HMRI and University of Newcastle researchers have discovered that treating patients who have late-stage treatment resistant melanoma with a combination of two existing drugs significantly increases their survival times.
The drug repurposing trial focused on patients with end stage melanoma whose cancers had become resistant to frontline immunotherapy treatment, a class of drugs known as Immune Checkpoint Inhibiters (ICB). ICBs interfere with a cancer cells’ ability to “hide” from the body’s immune system allowing a patient’s own body to fight the cancer.
The team found that by treating patients with a combination of two already approved chemotherapy drugs, Azacitidine and Carboplatin, they were able to re-sensitize the cancer cells to ICB treatment.
Professor Bowden said the study provided a potential new treatment for patients who, until now, had run out of options.
“In this paper we have shown in a phase II study that treatment with Azacitidine and Carboplatin could be effective in priming for anti-immunotherapy (Avelumab) in patients with advanced ICB-resistant melanoma,” Professor Bowden said.
The team has been investigating these drugs since 2015 and, between 2017 and 2021, 20 patients, were given the two repurposed chemo drugs in order to “prime” them for a subsequent immunotherapy treatment.
The patients survived an average of 47 weeks, with four of the patients still alive today following the treatment they received in the trial.
“For some of the patients, it was like the tumors were frozen in time and they stayed the same for a very long time. Some patients even experienced a reduction in tumor size and number,” Professor Bowden said.

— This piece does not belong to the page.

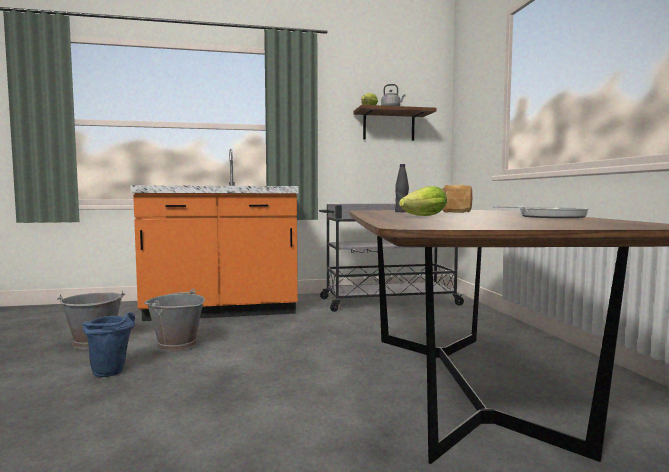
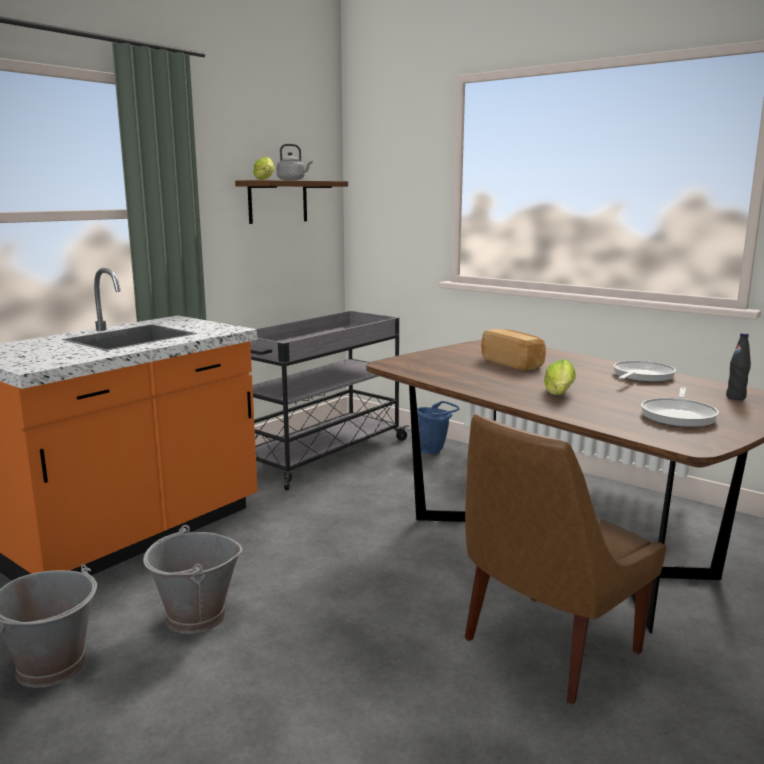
camera: 40 degrees left, 10 degrees up
blue bucket [83,312,135,377] -> blue bucket moved to [417,401,460,454]
black bottle [395,164,409,212] -> black bottle moved to [726,333,751,400]
none -> brown chair [465,414,666,704]
none -> frying pan [641,387,719,427]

The drug repurposing trial was combined with a new form of immunotherapy.
Professor Bowden explains that “melanoma cells send out a signal to the immune system that says, ‘I’m meant to be here’. The chemo drug combination we used mobilize the immune system to attack the tumors while the immunotherapy blocks that signal.”
The second stage of clinical trials are underway using updated immunotherapy drugs.
“Initial results suggest that this group of patients are doing even better on the new drugs,” Professor Bowden said.